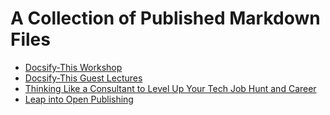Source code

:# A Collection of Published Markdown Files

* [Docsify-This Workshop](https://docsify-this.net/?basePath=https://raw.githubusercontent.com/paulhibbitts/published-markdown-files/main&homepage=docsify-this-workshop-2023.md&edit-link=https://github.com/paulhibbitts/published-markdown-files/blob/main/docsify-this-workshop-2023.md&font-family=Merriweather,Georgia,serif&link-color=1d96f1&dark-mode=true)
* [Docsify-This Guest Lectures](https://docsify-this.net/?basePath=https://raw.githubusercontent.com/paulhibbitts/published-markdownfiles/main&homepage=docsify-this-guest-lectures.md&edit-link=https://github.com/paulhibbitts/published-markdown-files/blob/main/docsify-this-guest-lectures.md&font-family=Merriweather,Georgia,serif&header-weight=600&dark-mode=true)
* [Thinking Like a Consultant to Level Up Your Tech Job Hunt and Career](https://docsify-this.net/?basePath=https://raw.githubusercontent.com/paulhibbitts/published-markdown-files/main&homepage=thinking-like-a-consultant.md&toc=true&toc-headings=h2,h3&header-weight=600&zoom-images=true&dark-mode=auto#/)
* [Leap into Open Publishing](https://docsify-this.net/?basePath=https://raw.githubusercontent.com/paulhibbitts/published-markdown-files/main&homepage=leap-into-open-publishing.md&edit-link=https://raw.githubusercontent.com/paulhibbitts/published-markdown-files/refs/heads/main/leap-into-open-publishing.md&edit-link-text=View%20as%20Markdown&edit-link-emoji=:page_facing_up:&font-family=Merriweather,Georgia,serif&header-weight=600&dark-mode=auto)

========

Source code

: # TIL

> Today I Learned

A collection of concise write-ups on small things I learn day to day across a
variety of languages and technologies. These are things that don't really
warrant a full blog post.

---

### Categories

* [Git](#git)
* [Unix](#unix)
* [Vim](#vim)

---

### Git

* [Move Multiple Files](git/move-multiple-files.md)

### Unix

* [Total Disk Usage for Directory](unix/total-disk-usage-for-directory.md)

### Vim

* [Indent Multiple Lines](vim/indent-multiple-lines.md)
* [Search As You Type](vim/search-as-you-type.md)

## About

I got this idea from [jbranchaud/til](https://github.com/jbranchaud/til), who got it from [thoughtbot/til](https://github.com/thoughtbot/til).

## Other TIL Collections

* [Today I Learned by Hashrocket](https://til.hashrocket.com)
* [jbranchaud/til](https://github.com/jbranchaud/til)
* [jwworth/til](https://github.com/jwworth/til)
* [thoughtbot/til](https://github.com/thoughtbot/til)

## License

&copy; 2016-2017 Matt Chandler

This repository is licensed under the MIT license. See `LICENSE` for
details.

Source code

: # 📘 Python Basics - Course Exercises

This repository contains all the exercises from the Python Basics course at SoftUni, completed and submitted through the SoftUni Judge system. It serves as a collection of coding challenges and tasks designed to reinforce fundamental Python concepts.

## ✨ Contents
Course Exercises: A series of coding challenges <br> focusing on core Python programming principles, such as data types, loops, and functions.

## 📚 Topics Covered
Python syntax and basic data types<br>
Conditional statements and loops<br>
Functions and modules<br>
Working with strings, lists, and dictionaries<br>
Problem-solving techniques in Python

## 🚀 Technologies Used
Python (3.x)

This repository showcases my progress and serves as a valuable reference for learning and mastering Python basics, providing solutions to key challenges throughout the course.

========

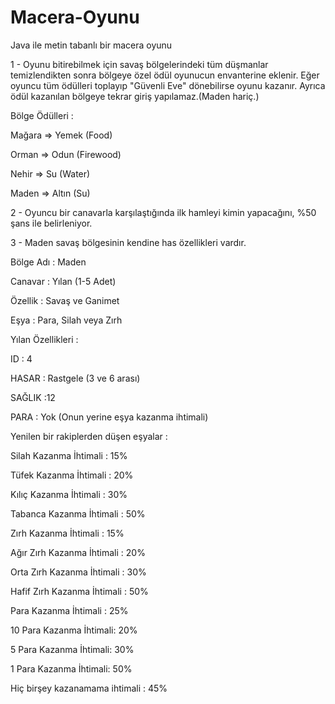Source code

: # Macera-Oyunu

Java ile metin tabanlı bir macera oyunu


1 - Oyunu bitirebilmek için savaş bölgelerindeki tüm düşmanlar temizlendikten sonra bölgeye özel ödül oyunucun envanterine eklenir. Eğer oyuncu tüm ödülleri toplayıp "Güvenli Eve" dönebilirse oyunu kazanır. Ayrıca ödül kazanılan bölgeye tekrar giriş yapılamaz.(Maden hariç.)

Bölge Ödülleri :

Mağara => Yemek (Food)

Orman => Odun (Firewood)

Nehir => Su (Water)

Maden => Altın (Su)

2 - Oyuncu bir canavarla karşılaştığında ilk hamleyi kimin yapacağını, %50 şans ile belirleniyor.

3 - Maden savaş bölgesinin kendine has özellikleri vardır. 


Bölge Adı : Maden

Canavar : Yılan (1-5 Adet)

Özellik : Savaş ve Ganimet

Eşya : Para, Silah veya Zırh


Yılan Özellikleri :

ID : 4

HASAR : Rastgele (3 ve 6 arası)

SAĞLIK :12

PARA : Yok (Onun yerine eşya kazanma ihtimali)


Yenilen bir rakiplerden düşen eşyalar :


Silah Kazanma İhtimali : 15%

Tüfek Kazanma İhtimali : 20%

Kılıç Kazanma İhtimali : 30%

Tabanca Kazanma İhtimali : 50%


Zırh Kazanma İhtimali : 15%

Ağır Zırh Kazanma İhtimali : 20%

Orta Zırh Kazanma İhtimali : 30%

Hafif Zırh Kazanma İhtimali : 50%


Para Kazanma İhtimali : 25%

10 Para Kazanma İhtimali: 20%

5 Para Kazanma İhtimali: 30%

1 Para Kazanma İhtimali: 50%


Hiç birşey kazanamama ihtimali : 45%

========

Rename "Yılan" to "Akrep" in the lines running from the line with "Bölge Adı : Maden" to the line with "Hiç birşey kazanamama ihtimali : 45%", and return only those lines with everything else unchanged.

Bölge Adı : Maden

Canavar : Akrep (1-5 Adet)

Özellik : Savaş ve Ganimet

Eşya : Para, Silah veya Zırh


Akrep Özellikleri :

ID : 4

HASAR : Rastgele (3 ve 6 arası)

SAĞLIK :12

PARA : Yok (Onun yerine eşya kazanma ihtimali)


Yenilen bir rakiplerden düşen eşyalar :


Silah Kazanma İhtimali : 15%

Tüfek Kazanma İhtimali : 20%

Kılıç Kazanma İhtimali : 30%

Tabanca Kazanma İhtimali : 50%


Zırh Kazanma İhtimali : 15%

Ağır Zırh Kazanma İhtimali : 20%

Orta Zırh Kazanma İhtimali : 30%

Hafif Zırh Kazanma İhtimali : 50%


Para Kazanma İhtimali : 25%

10 Para Kazanma İhtimali: 20%

5 Para Kazanma İhtimali: 30%

1 Para Kazanma İhtimali: 50%


Hiç birşey kazanamama ihtimali : 45%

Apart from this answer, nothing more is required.